Sliwa blamed the city’s decision to house hundreds of homeless people in the neighborhood’s hotels for the exodus.
“The moment I walked out on my block, near Central Park West, there was a moving truck. I asked where you going, and they said, ‘Virginia.’ They told me, ‘Curtis, first the pandemic hit us and now the quality of life is so bad,'” he recalled.
Sliwa spoke to others moving to places such as New Hampshire and Tennessee, and one young family told him they were headed to Myrtle Beach, South Carolina.
“They said in the last month, there have been so many disturbed people in the streets, aggressively panhandling, defecating, urinating — they leave the hotels and have no bathrooms to use,” he explained.
Following complaints from residents, New York City Mayor Bill de Blasio (D) promised August 17 to start removing homeless people from the city’s hotels and get them back into shelter facilities.
However, he did not give a timeline as to when that process would begin, according to Breitbart News.
Safety was more a motivating factor for people leaving U.S. cities than the coronavirus pandemic, global investor Barry Sternlicht said Tuesday during an interview on CNBC’s Squawk Box.
“There’s hundreds of thousands of people looking for suburban homes, and I would say it’s not as driven by the Covid situation as it is safety and law and order, and that is now pervasive across the big cities of the United States, sadly,” he stated.
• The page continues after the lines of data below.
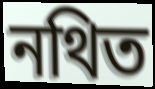
নথিত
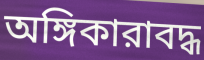
অঙ্গিকারাবদ্ধ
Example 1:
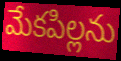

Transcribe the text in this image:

మేకపిల్లను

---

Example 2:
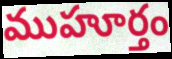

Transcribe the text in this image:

ముహూర్తం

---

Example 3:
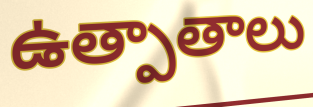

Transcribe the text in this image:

ఉత్పాతాలు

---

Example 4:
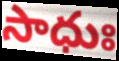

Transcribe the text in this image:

సాధుః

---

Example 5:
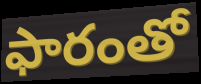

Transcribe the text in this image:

ఫారంతో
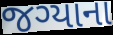
જગ્યાના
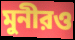
মুনীরও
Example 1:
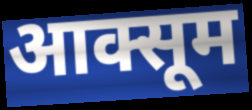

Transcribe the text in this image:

आक्सूम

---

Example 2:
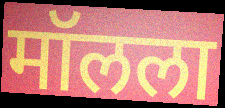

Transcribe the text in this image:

मॉलला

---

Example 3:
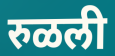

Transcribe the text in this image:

रुळली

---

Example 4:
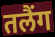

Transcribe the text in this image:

तलैंग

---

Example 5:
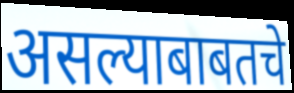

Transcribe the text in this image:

असल्याबाबतचे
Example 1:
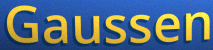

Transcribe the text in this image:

Gaussen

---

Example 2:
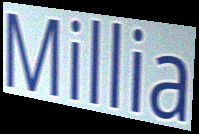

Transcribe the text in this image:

Millia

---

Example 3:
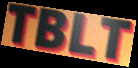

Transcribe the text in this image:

TBLT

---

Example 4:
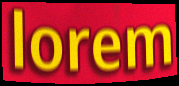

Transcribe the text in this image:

lorem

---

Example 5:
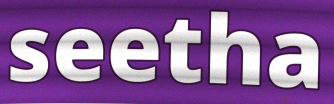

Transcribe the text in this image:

seetha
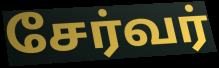
சேர்வர்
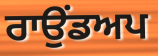
ਰਾਉਂਡਅਪ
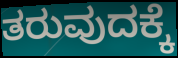
ತರುವುದಕ್ಕೆ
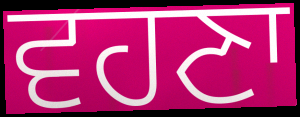
ਵਹਣਾ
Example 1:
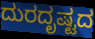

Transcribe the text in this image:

ದುರದೃಷ್ಟದ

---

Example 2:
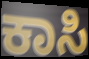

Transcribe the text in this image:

ಕಾಸಿ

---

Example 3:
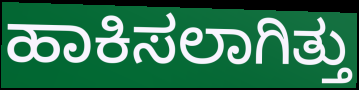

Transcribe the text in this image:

ಹಾಕಿಸಲಾಗಿತ್ತು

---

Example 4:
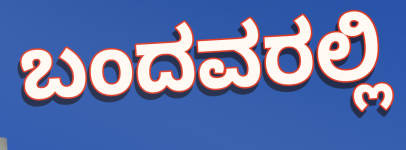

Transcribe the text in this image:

ಬಂದವರಲ್ಲಿ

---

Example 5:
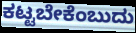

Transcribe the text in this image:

ಕಟ್ಟಬೇಕೆಂಬುದು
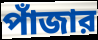
পাঁজার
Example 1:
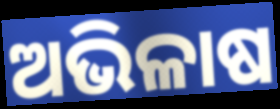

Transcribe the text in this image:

ଅଭିଳାଷ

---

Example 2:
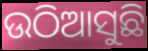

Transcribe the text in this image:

ଉଠିଆସୁଛି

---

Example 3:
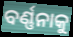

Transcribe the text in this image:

ବର୍ଣ୍ଣନାକୁ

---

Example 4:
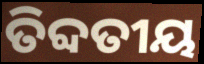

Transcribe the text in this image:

ତିବ୍ଦତୀୟ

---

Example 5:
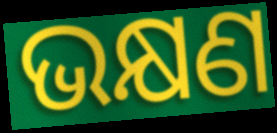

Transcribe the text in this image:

ଭକ୍ଷଣ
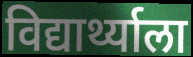
विद्यार्थ्याला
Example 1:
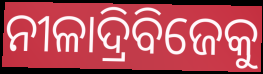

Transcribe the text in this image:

ନୀଳାଦ୍ରିବିଜେକୁ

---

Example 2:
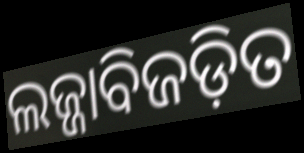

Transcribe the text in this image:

ଲଜ୍ଜାବିଜଡ଼ିତ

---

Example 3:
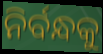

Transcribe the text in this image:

ନିର୍ବନ୍ଧକୁ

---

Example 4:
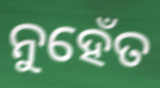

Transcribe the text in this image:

ନୁହେଁତ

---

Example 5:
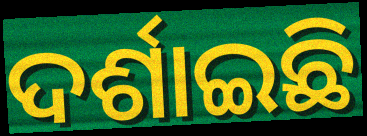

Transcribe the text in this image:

ଦର୍ଶାଇଛି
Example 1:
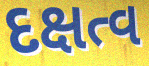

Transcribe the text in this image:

દક્ષત્વ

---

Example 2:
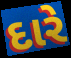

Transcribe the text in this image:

દારે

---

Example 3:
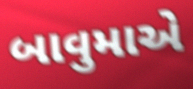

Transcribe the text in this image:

બાવુમાએ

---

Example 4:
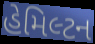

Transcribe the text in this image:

હેમિલ્ટન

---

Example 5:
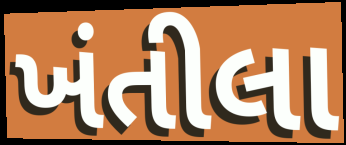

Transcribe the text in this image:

ખંતીલા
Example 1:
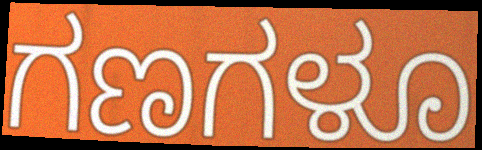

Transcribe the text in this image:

ಗಣಗಳೂ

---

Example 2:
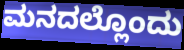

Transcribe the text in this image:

ಮನದಲ್ಲೊಂದು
Six people were shot and two killed Tuesday into Wednesday across New York City, Breitbart News reported.
“The fatal and non-fatal shootings Tuesday-Wednesday follow a Monday on which seven shootings left 11 victims. And they follow a weekend which witnessed over 40 shot, five fatally, in de Blasio’s NYC,” the report said.
Sliwa explained Saturday that the people who lived in the area were those who elected de Blasio as mayor.
“It’s a progressive, liberal neighborhood. And now there’s a visceral hate here for him — the feeling that he has virtually singlehandedly destroyed this city,” he concluded.